Pour nous, cette transmission difficile et en partie ratée pour le moment montre plusieurs choses qui feront certainement écho à différents enjeux auxquels font face les entrepreneurs sociaux en France.

  • La figure du fondateur charismatique est un atout essentiel pour incarner la mission d’une entreprise sociale, surtout quand celle-ci est fortement militante et entend questionner le statu quo et démontrer, contre toute prédiction, que l’on peut réussir à relever d’énormes défis sociaux et environnementaux. Au moment de la transition, surtout après 50 ans d’existence, cet héritage est légué à d’autres qui se l’approprient en fonction de leur propre parcours, leurs connaissances et croyances. Des évolutions arrivent nécessairement et une part de l’héritage peut être abandonné dans le processus.
  • Selon les mots de Rama Kummitha, pour une organisation telle que Barefoot College, il s’est s’agit à un moment donné de choisir entre deux stratégies : “sustain or thrive”. Comprendre : maintenir les activités existantes ou prospérer et se développer de manière plus ambitieuse. Ces réflexions sont au coeur de notre article sur les modalités de croissance des organisations à impact (publication le 17 octobre 2023). Elles illustrent finalement la question épineuse des entreprises sociales : comment assurer la continuité de l’impact ? en misant sur la continuité pour préserver l’impact créé ou en impulsant des changements de cap et d’ambition pour changer d’échelle et adapter l’organisation à un monde changeant… Vaste question.
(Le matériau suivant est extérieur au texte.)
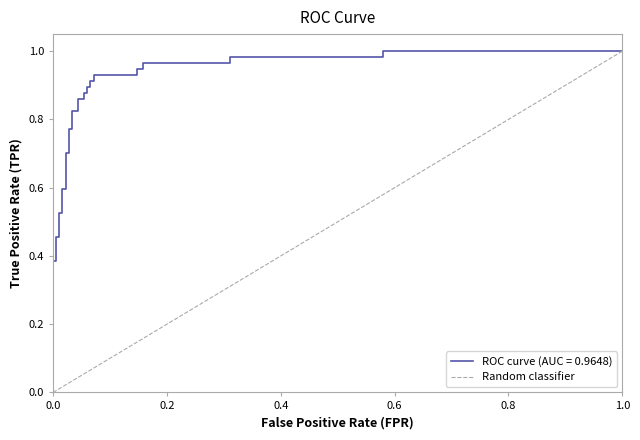

Is this an area chart (filled region under the line)?

No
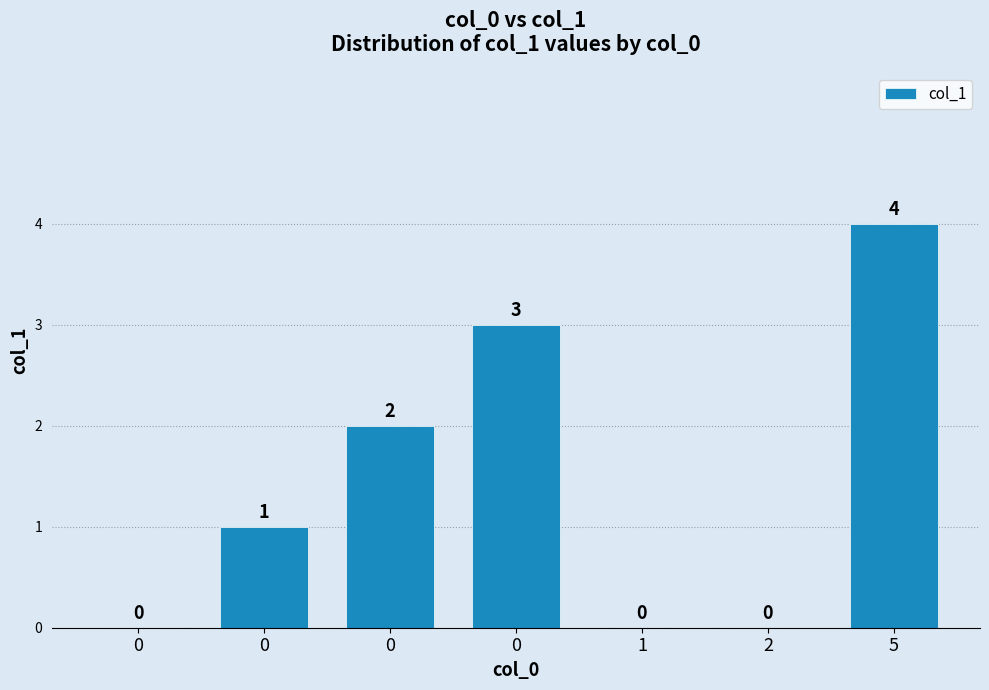

Are the bars horizontal?

No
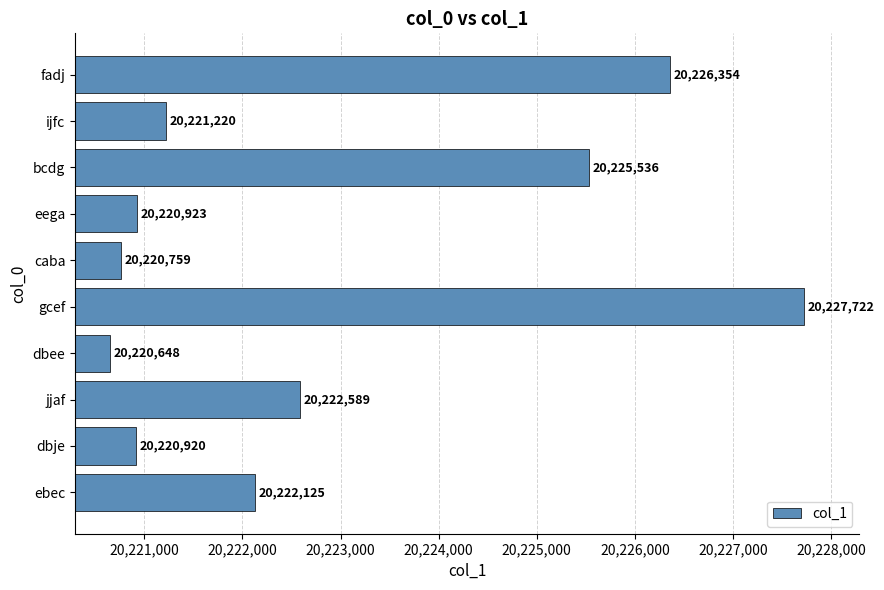

How many series are shown in this chart?

1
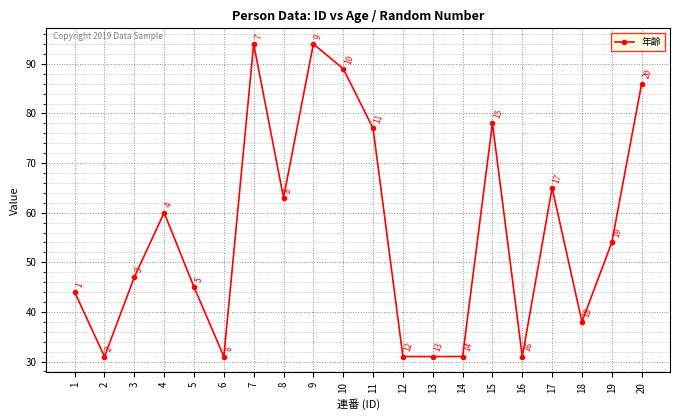

What is the sum of the values at 19 and 7?

148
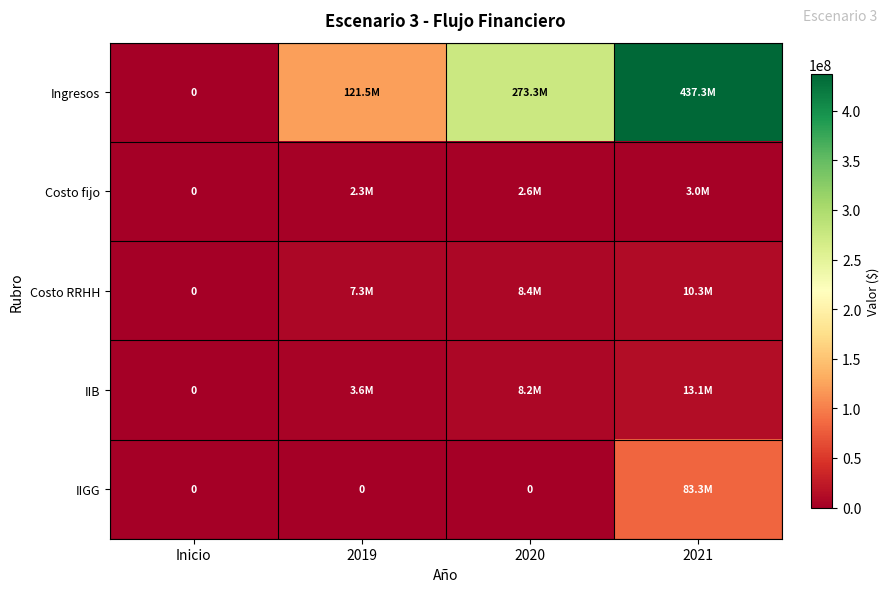

What is the difference between the maximum and minimum values in the Costo fijo series?

2971977.5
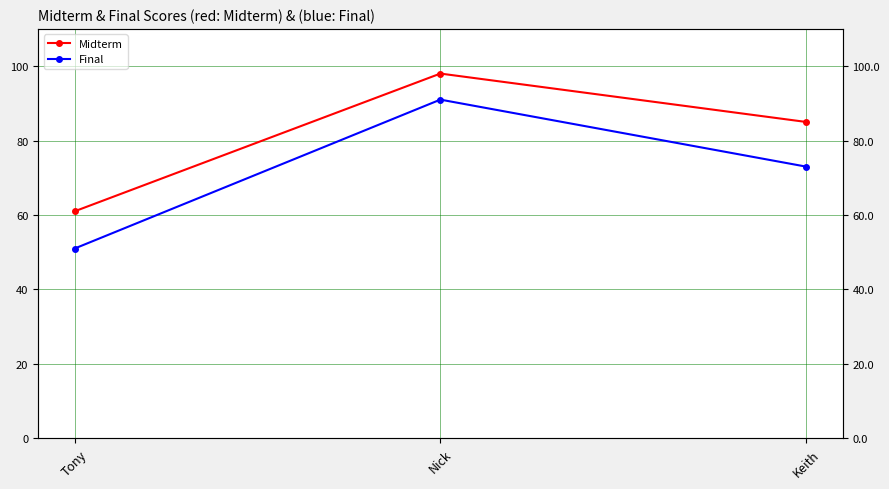

At which category is the sum across all series the highest?

Nick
Si cette question n’est pas tranchée, il nous est apparu évident, dans nos conversations avec les équipes de Barefoot College, de Bindi et d’autres entrepreneurs sociaux, que la raison d’être des entreprises sociales et donc leur grande difficulté est de répondre aux enjeux sociaux et environnementaux d’une époque et d’un territoire. Il est sûr que le Rajasthan des années 1970 a évolué même si des problèmes demeurent. Et il est légion dans toute communauté humaine de devoir transmettre le flambeau à une nouvelle génération qui agira avec les yeux, les bras et les idées de son temps.